Overmedicating Amérique: Une entrevue avec Ronald Pies, MD (Partie 2)

Plus tôt Sanity Pause je ai interviewé le Dr Ronald Pies sur le thème de la surmédication en Amérique. Étant donné la nature complexe de cette question et la controverse qui l'entoure, je voulais faire un suivi avec une autre interview sur la façon de répondre aux gens qui disent que nous sommes overmedicating. Je ai été dans cette position d'innombrables fois, et ma bouche se ouvre, mais pas de mots sors. Dr Pies fournit un excellent argument qui offre une perspective nuancée et globale du problème. Dr. Pies est professeur de psychiatrie et professeur sur la bioéthique et sciences humaines à l'Université SUNY Upstate Medical à Syracuse, New York et professeur clinique de psychiatrie à la Faculté de médecine de l'Université Tufts à Boston. Son livre le plus récent est "The Three Pétales Rose: Comment la Synthèse du judaïsme, le bouddhisme et le stoïcisme peut créer une saine, épanouie et florissante vie."

Question: Comment réagissez-vous aux gens qui disent que nous sommes overmedicating?

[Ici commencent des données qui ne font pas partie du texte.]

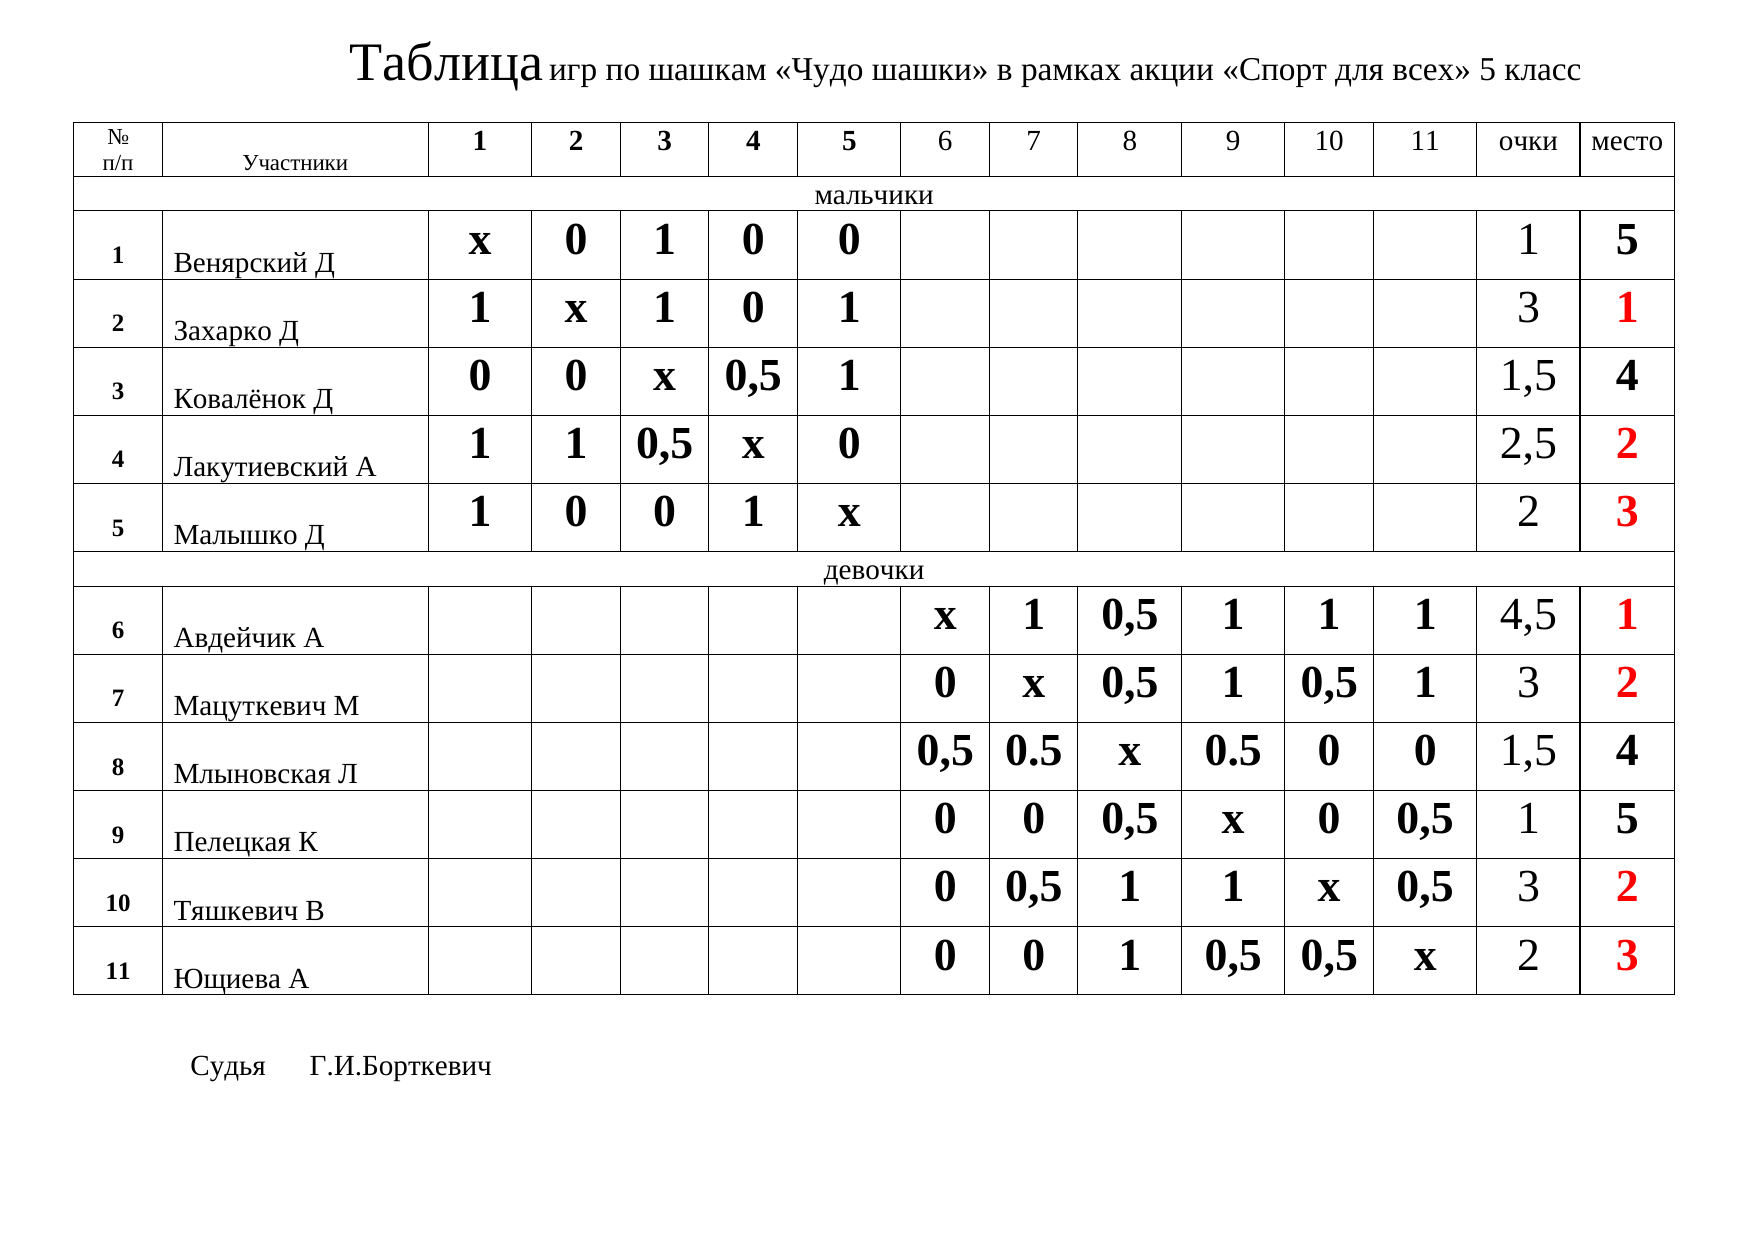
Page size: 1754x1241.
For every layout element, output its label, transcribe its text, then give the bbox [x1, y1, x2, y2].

Dr. Pies: La première chose que je dis, ce est que cette question est quelque chose d'une distraction du problème beaucoup plus important dans l'Amérique soins de la santé fait que la plupart des personnes ayant une maladie psychiatrique grave ont beaucoup de difficulté à obtenir les soins et le traitement approprié, si un médicament ou "thérapie par la parole." En partie, cela est dû à des problèmes dans la façon dont notre soi-disant «système de soins de santé» est mis en place, si vous ne avez pas d'assurance, ou assez d'argent, vous êtes souvent refusé des soins appropriés. Souvent, il ya aussi un décalage entre le patient et le niveau d'expertise du clinicien; par exemple, quelques patients souffrant de dépression cliniquement significative jamais la chance de voir un psychiatre ou un psychologue, aux États-Unis, je ne veux pas de claquer des médecins-ils de soins primaires font de leur mieux dans des conditions difficiles, mais ils sont souvent dépassés, et peut 't font une œuvre comme il convient dans une rencontre de quinze minutes. Soit dit en passant, ne peuvent ni un psychiatre, lors de l'évaluation d'abord le patient! Donc, une chose que je voudrais dire à tous ceux qui envisagent des médicaments pour un trouble émotionnel ou comportemental: assurez-vous que votre diagnostic initial est approfondi, complet, et, idéalement, effectuée par un expert dans le domaine de la santé mentale. Ne pas accepter un plan de diagnostic et de traitement, basé sur une seule, de 12 à 15 minutes "évaluation"! Ceci est particulièrement important pour distinguer les causes médicales et neurologiques du problème de psychologiques et sociales causes bien sûr, tous ces facteurs peuvent être pertinents et dans la planification du traitement pour un trouble bipolaire, en contraste avec (unipolaire) la dépression «ordinaire». Obtenir une seconde opinion exercent une est toujours utile d'envisager si vous avez des doutes sur le diagnostic ou le traitement que vous avez reçu.

Rappelez-vous que les médicaments est un peu comme le feu: il peut chauffer votre maison confortablement en hiver, ou il peut le brûler. Tout dépend de quand et comment il est utilisé, et avec quel degré de soin et de prudence! Enfin, comme je dis toujours à mes patients: médicament est juste un pont entre se sentir mal et se sentir mieux. Vous devez toujours «bouger vos jambes" de faire passer ce pont, et que signifie travailler sur de nouvelles façons de penser, de sentir, et la vie!